Testing wastewater for the presence of SARS-CoV-2 is being conducted in areas worldwide, and estimating cases within a community based on the concentration of viral RNA in wastewater samples is a science that is gaining ground.

“Our primary contribution would be toward a bit of an early warning test,” said Erik Coats, U of I civil and environmental engineering professor.

Test results with higher concentrations of the virus, especially in areas with low case numbers, could foretell of future spikes in diagnosed patients.

“We could help hospitals focus on clearing up beds, gathering more personal protective equipment and making sure people are well-rested in advance of a wave,” Coats said.

Coats is working with Research Assistant Cynthia Brinkman, Department of Biology Professor Eva Top and Research Support Scientist Thibault Stalder. Department of Mathematics Assistant Professor Benjamin Ridenhour will assist with sampling schemes, analysis and extrapolation of results.

Moscow participated in a subsidized testing program through Massachusetts-based startup Biobot Analytics. The city provided Biobot with 24-hour composite wastewater samples in May and July.

SARS-CoV-2 was not detected for the three tests in early May. Biobot estimated 190 cases of COVID-19 from a test later that month. Analysis of samples sent July 1 and July 13 indicated 1,400 and 1,800 cases respectively.

“It is important to note that the Biobot data provides estimates, not actual cases,” Moscow City Supervisor Gary Riedner said in a statement released from the city. “While we can’t rely on the accuracy of the case estimation, the thing that is certain is that we are seeing significantly increased concentrations of COVID-19 in our wastewater.”

U of I testing will start using the same sample submitted to Biobot on July 1. Samples from the City of Twin Falls also have been obtained for analysis, and Coats is reaching out to regional wastewater treatment plants that have also participated in testing.
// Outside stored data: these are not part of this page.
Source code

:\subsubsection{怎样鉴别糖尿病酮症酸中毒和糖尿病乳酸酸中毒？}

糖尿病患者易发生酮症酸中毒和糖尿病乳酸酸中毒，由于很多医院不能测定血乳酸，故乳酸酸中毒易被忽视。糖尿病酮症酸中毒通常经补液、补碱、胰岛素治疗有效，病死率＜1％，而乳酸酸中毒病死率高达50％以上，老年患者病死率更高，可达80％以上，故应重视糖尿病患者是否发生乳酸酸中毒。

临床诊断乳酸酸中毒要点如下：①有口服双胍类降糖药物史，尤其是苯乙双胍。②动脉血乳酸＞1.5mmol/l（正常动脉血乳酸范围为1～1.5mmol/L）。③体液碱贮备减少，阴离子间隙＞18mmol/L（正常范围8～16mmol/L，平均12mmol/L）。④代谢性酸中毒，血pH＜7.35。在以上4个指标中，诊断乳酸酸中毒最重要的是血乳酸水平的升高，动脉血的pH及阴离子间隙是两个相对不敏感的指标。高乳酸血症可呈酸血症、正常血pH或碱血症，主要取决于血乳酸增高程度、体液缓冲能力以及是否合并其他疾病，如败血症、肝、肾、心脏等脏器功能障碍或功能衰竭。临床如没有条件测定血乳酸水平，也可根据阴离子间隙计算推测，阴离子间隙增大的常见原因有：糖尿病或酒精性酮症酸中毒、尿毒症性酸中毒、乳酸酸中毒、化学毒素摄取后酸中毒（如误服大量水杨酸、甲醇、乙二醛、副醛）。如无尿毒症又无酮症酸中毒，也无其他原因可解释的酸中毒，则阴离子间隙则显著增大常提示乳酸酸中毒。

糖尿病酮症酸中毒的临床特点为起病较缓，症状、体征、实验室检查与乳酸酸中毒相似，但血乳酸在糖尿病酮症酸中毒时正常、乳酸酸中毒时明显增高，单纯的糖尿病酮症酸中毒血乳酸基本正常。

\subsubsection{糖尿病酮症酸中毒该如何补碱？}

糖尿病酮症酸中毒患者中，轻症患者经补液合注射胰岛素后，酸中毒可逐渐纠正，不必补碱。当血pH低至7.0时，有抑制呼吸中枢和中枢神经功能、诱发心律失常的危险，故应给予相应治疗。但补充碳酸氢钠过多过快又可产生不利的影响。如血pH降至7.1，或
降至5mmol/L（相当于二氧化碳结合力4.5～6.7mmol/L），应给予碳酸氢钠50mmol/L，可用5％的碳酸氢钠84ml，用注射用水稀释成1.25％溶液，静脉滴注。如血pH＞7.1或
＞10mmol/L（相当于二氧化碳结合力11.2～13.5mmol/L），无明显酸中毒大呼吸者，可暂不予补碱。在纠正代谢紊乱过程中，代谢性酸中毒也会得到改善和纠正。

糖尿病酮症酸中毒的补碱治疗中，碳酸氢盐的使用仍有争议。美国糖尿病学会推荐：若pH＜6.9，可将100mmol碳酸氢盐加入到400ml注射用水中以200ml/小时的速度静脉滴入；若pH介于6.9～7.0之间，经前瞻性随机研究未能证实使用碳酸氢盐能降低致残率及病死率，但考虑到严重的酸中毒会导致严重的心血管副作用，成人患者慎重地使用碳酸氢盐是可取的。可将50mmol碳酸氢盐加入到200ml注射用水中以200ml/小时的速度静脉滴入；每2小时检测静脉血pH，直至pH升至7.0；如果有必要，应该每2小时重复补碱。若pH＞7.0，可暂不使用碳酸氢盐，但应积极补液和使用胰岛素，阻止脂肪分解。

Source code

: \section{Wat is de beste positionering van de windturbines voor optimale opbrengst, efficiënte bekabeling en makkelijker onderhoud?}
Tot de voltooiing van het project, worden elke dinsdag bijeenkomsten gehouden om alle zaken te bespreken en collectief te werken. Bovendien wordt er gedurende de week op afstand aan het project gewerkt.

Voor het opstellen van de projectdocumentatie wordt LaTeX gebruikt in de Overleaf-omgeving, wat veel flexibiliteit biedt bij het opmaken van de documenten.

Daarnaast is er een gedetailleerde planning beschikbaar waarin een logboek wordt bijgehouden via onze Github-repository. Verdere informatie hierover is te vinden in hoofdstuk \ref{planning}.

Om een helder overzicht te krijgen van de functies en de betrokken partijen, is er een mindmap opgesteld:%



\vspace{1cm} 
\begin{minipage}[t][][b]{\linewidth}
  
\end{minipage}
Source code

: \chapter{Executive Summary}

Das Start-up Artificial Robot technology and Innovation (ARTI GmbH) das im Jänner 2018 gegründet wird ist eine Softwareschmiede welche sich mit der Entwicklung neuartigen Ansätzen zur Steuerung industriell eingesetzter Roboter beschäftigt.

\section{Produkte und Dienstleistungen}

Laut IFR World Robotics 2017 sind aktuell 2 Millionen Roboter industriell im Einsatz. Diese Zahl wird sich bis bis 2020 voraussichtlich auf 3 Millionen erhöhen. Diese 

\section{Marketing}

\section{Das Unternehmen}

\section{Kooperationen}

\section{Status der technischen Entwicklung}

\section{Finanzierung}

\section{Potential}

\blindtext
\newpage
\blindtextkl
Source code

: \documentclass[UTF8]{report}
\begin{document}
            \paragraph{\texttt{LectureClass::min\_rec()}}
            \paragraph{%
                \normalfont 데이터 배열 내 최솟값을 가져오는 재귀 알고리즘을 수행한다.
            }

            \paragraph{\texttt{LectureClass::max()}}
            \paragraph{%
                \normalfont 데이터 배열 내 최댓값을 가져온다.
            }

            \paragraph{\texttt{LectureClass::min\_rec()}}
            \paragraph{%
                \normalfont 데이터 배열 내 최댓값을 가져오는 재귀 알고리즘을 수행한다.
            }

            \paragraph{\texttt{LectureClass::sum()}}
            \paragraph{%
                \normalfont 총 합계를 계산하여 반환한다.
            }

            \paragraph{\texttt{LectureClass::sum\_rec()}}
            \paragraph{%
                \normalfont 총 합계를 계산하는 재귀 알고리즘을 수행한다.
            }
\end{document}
By comparing test results from different sources, researchers can better confirm the accuracy of their method and learn more about how that could translate into estimated cases.

“We’re hoping to develop a baseline,” Moscow Water Reclamation Utility Manager Evan Timar said. “We’re trying to compare and contrast testing results from different sources to see where we’re at and relay that information. We’re still learning and using that information to be proactive about what’s going on and to do our part for the wellbeing of the community.”

The city will collect and provide samples to the U of I lab, where researchers will isolate the viral RNA within the sample, reverse transcribe it to DNA, and then quantify regions within this DNA that are specific to SARS-CoV-2. This process allows detection of the SARS-CoV-2 at low concentrations. The method is being validated and optimized.

“The importance is the increase we observed,” U of I Research Support Scientist Thibault Stalder said. “With more samples, we will see the trend. For now, the data mirrored with public health data will be a great complementary tool.”

Wastewater consists of suspended solids and water, and one of the biggest challenges is identifying where the virus is most present in the sample. Reports suggest all carriers of the disease, asymptomatic or not, shed the virus, although virus shedding may be more prominent upon a person’s early infection.